I feel painfully uncomfortable now. Like I ought to be giving her more, offering to pay for her mother’s treatment. Her care. But somehow, I think Aries wouldn’t want that, so instead I say, “You wouldn’t rather be working closer to home?”

“No. She doesn’t want me to waste my life sitting at her bedside. She wants to see me spread my wings. Follow my dreams. She wants to live to see that happen. Besides, you know… my gut instinct and all that. Mum’s too. We both feel like I’m supposed to be here.” Aries looks up at the ceiling and blinks a few times, as though she’s hoping to drain tears back into the ducts before looking back at me. “And”—she manages a smile—“you pay by far the most, Mr Hawkston. It’s worth it to be here.”

I don’t know what to say. Luckily, Aries is quick to fill the hiatus. “Your little girl is a delight. I know it’s only my first day, but I enjoy her company, very much. She has a big heart. Huge. You can be proud of her.”

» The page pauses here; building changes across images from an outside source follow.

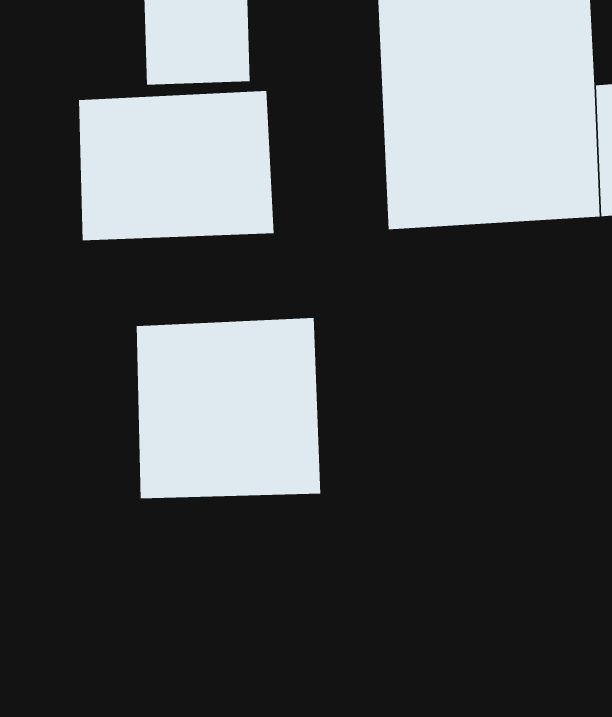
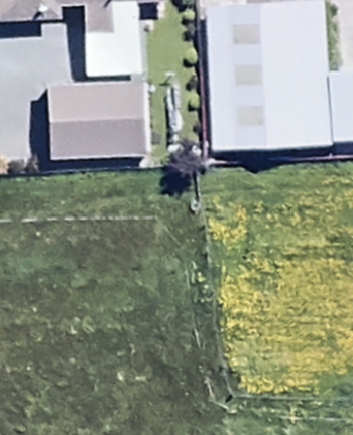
building: [136,317,321,499] -> none

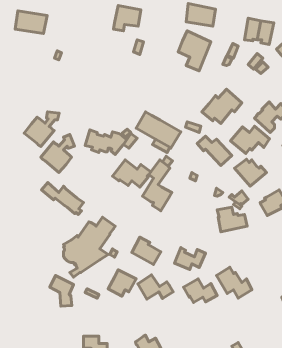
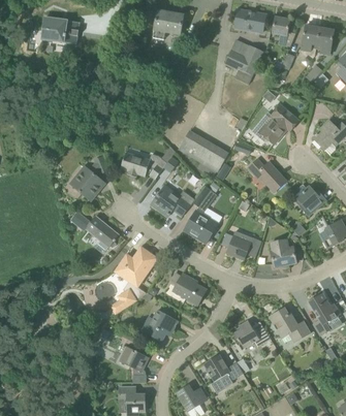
building: none -> [272,17,294,46]
building: [24,112,59,147] -> none
building: [231,126,270,154] -> none
building: [174,248,205,269] -> [226,234,261,259]
building: none -> [309,293,339,334]
building: [138,275,173,299] -> [202,353,243,381]
building: [50,275,74,306] -> [121,347,148,382]

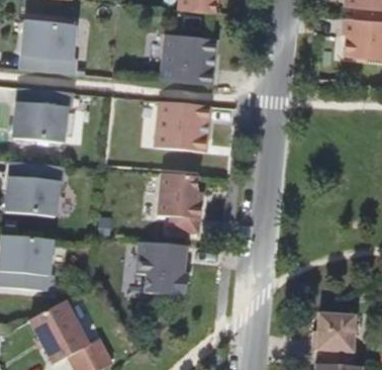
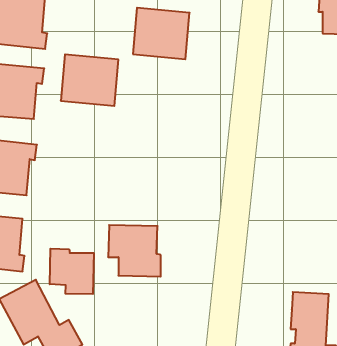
building: [154,101,210,152] -> [61,54,118,106]
building: [158,176,202,234] -> none
building: none -> [50,249,94,294]

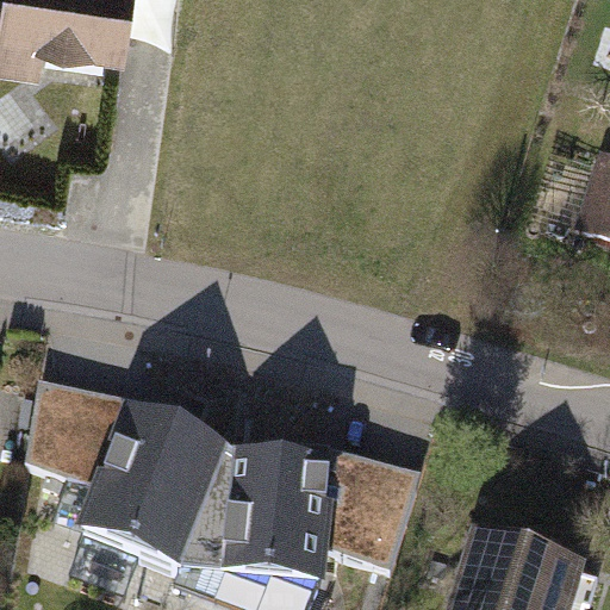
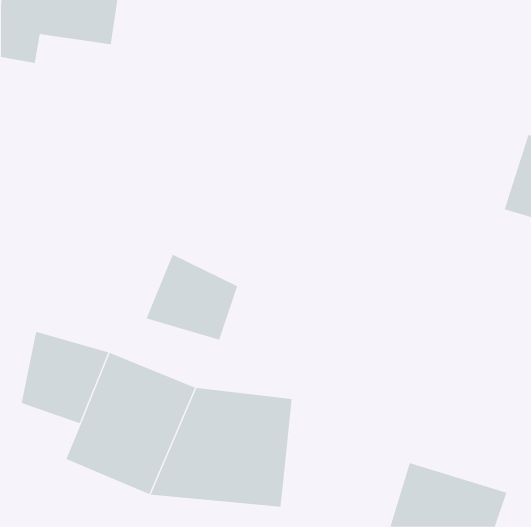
building: none -> [146,254,238,341]
building: [326,454,419,567] -> none

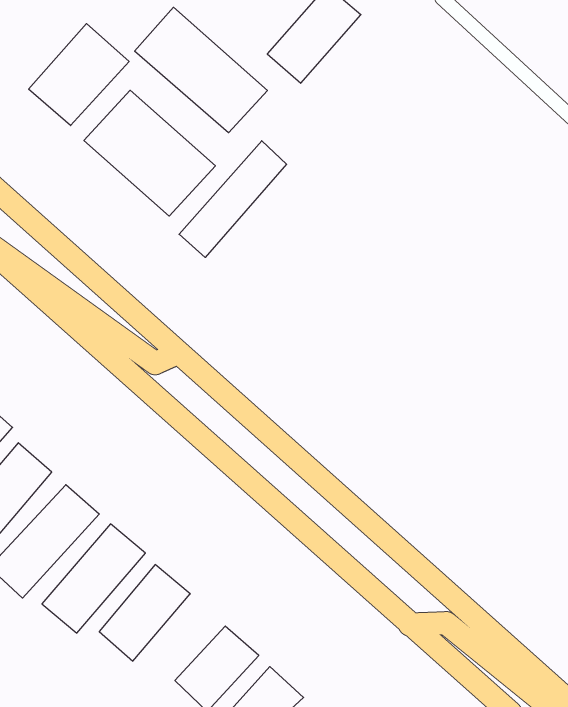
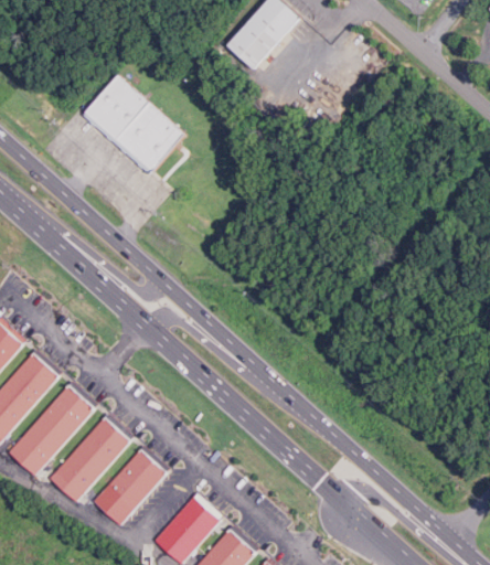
building: [135,7,267,133] -> none
building: [29,24,129,126] -> none
building: [179,141,287,257] -> none

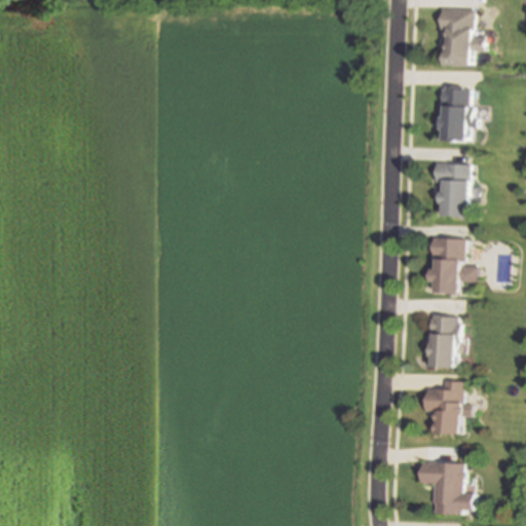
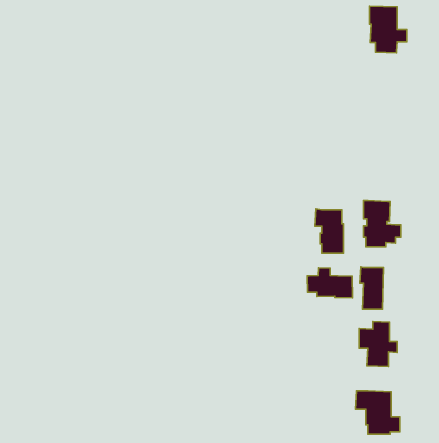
building: [435,83,474,139] -> none
building: [431,162,465,215] -> [315,209,344,253]
building: none -> [307,268,353,298]

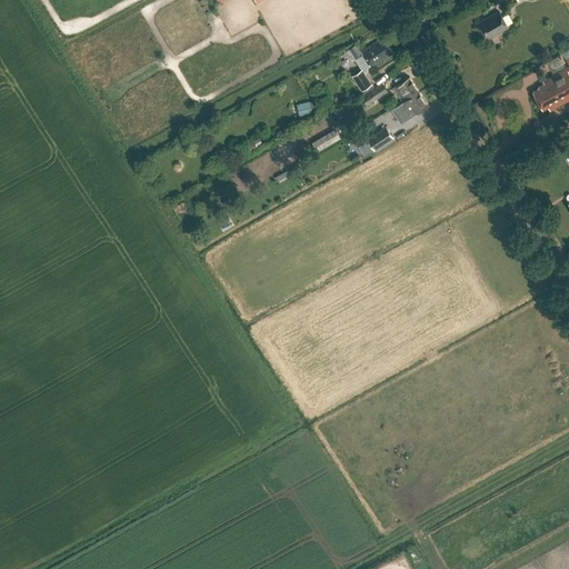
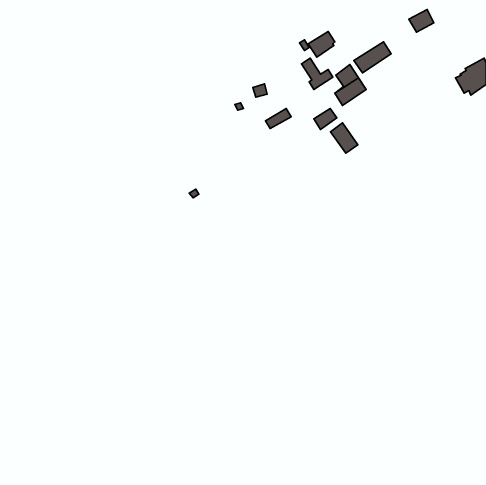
building: none -> [354,42,391,73]
building: none -> [330,123,358,153]

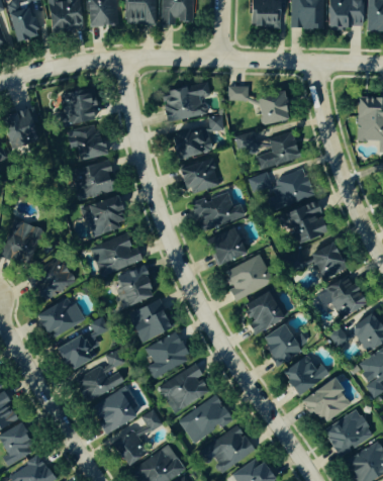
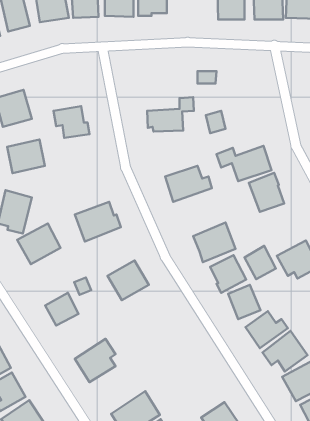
building: [161,83,211,121] -> none
building: [56,87,97,125] -> none
building: [258,91,289,124] -> none
building: [261,132,299,168] -> none
building: [180,160,219,192] -> none
building: [72,162,114,199] -> [7,140,45,173]
building: [83,195,127,235] -> none
building: [207,227,247,266] -> none
building: [310,242,346,279] -> [244,246,276,279]
building: [113,266,157,307] -> none
building: [35,297,84,333] -> none
building: [147,331,192,380] -> none
building: [75,350,124,401] -> none
building: [159,365,211,413] -> none
building: [179,394,234,444] -> none
building: [199,425,256,473] -> none
building: [112,429,148,467] -> none

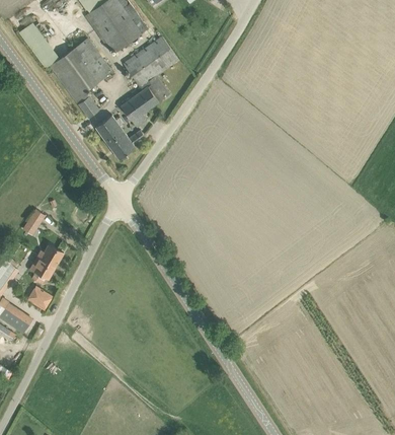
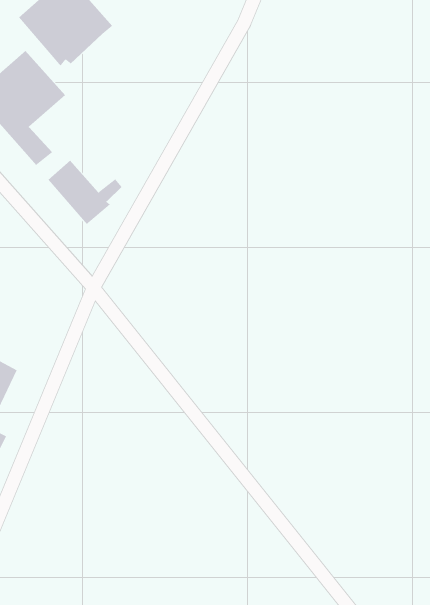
building: [121,35,178,127] -> none

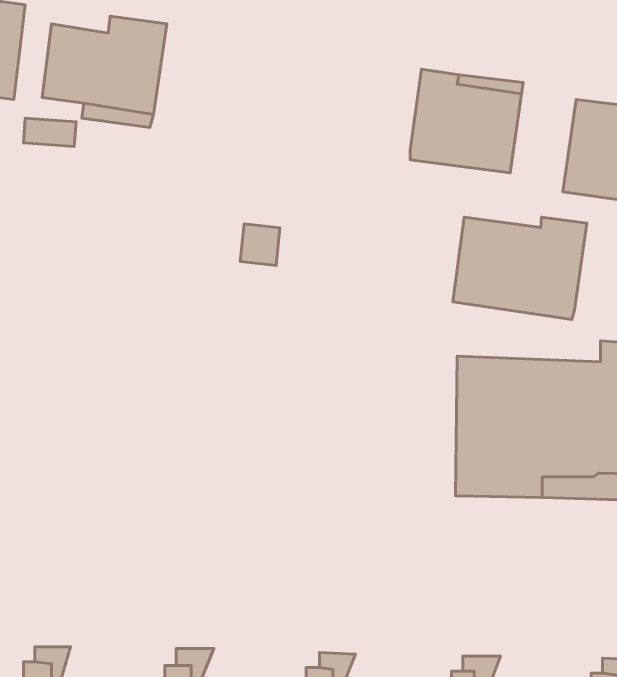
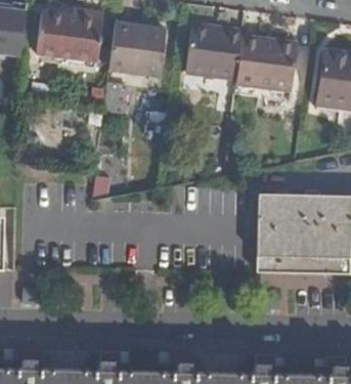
building: none -> [107,25,166,78]
building: none -> [186,28,242,82]
building: [453,217,587,319] -> none

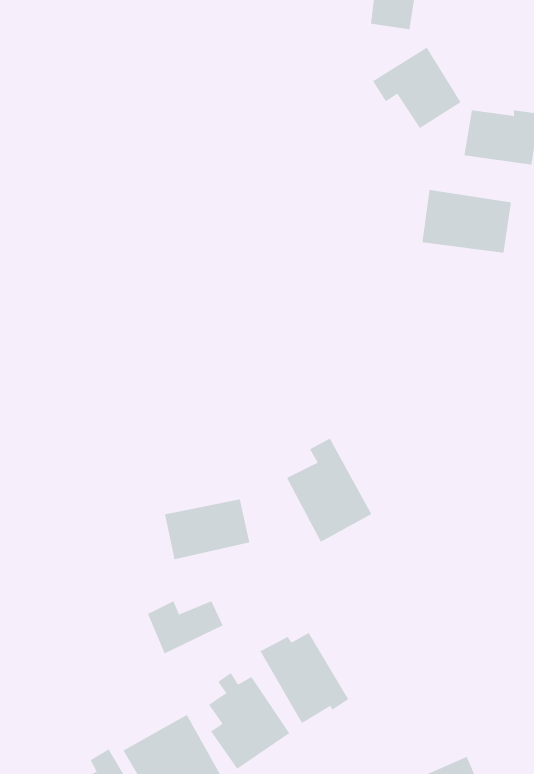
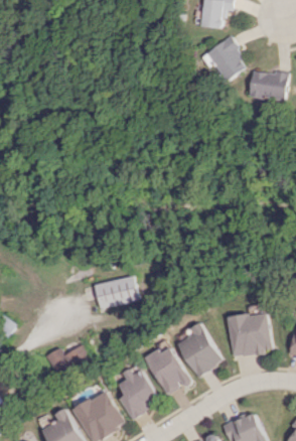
building: [422,189,511,254] -> none
building: [286,438,372,543] -> [176,321,221,377]
building: none -> [227,312,271,355]
building: [147,601,223,654] -> [43,347,84,376]

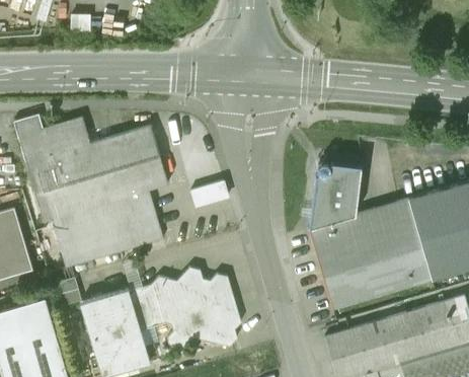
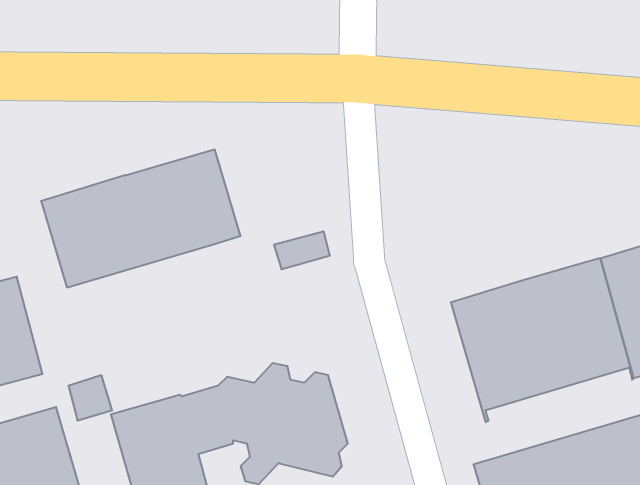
building: [14,116,89,163] -> none
building: [308,162,361,228] -> none
building: [51,190,162,267] -> none

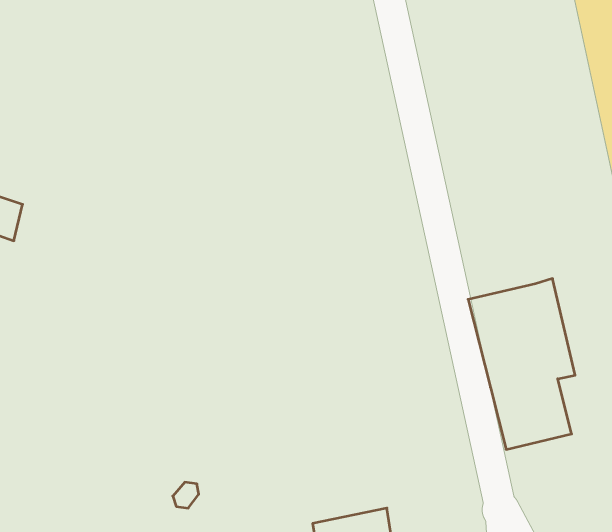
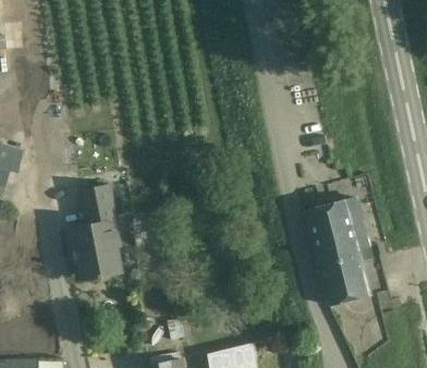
building: none -> [66,185,122,281]

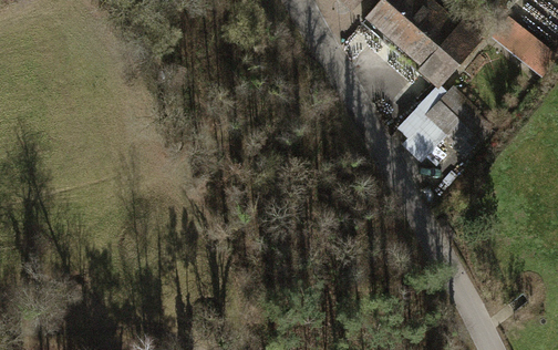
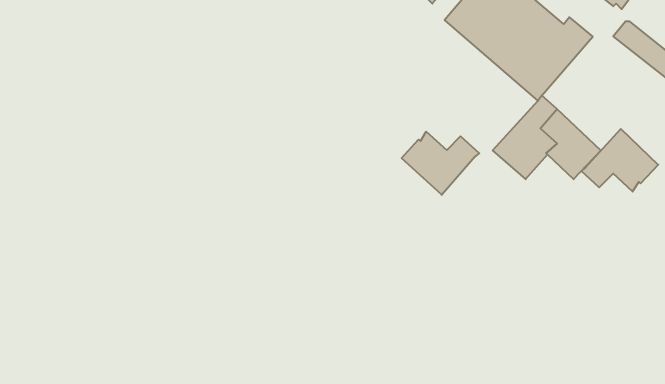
building: none -> [581,129,658,192]
building: none -> [402,132,479,195]

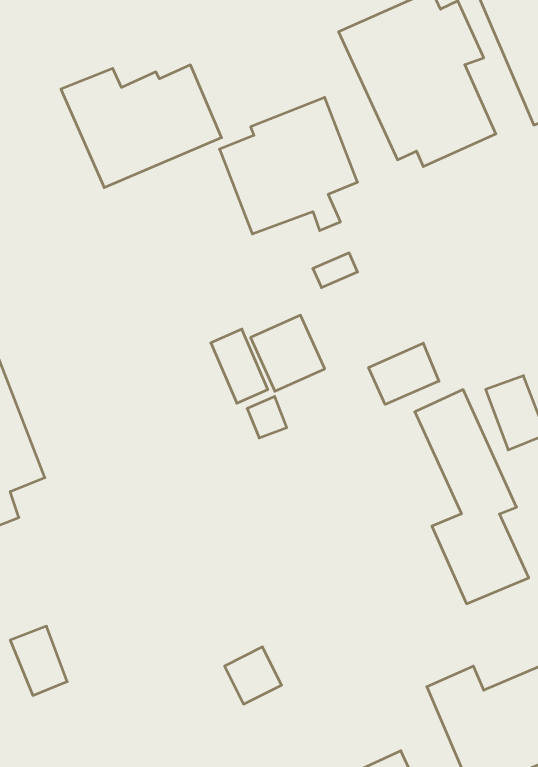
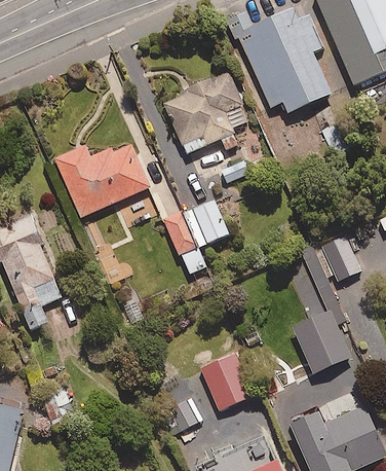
building: [61,65,222,188] -> [54,144,150,217]
building: [369,343,439,404] -> none
building: none -> [200,354,250,410]

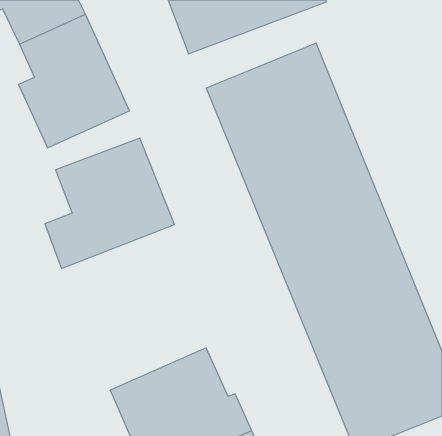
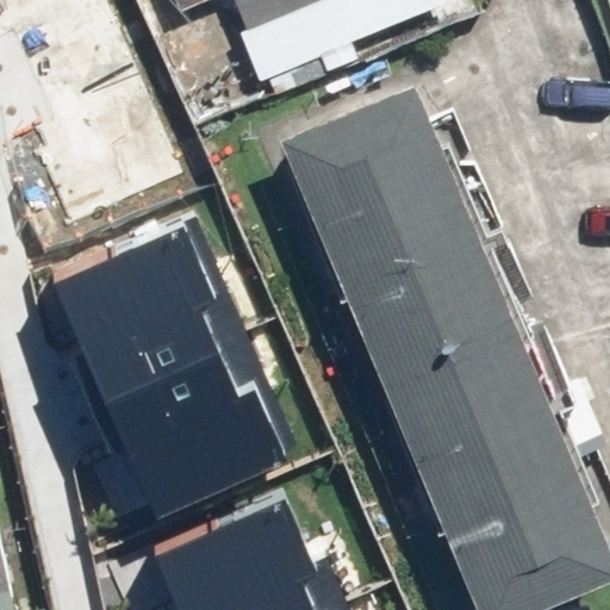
building: none -> [83,323,282,486]

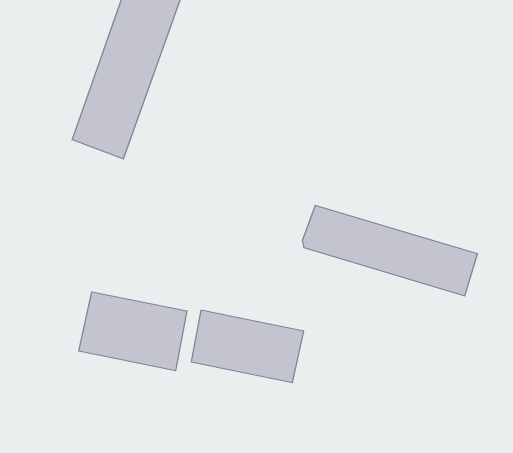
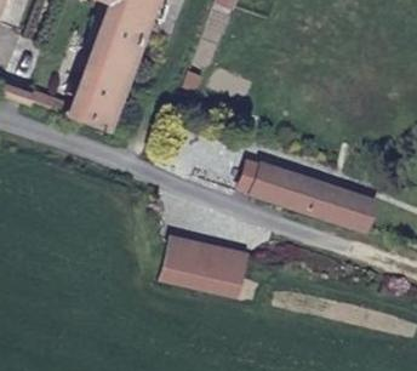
building: [79,292,187,371] -> none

The comment sends a surge of positive emotion through me and I smile, but the pleasure brings with it discomfort. I don’t even know if I deserve to feel good about my kids. Am I a good father? Have I been present enough?

“Tomorrow,” I say. “I had it scheduled to spend with Lucie, but seeing as you’re new, we can all go together. Natural History Museum. You’ll want to check the weather; make sure she’s dressed appropriately. How will you do that without a phone?”

Aries doesn’t bother trying to hide her surprise. “I’ll look out the window.” She delivers the line like I’m stupid, and for some reason it makes me want to laugh, but I don’t. “Have her ready by half nine, then we can be at the museum before opening to avoid the queues.”

“Yes, sir.”

She turns and lets herself out of the dining room, and I watch her go. That mane of red hair is so long it almost grazes the apples of her arse cheeks, which are concealed by snug-fitting blue jeans. So round and tempting . I scold myself for letting the thought occur, but when she reaches out to open the door, the t-shirt she’s wearing shifts upwards, revealing a thin strip of what looks to be a thong resting on her hip bone, and I know I’m going to have my work cut out to police my thoughts. She’s temptation wrapped up in a perfect package.

Only when the door closes behind her do I realise that I never offered her a drink.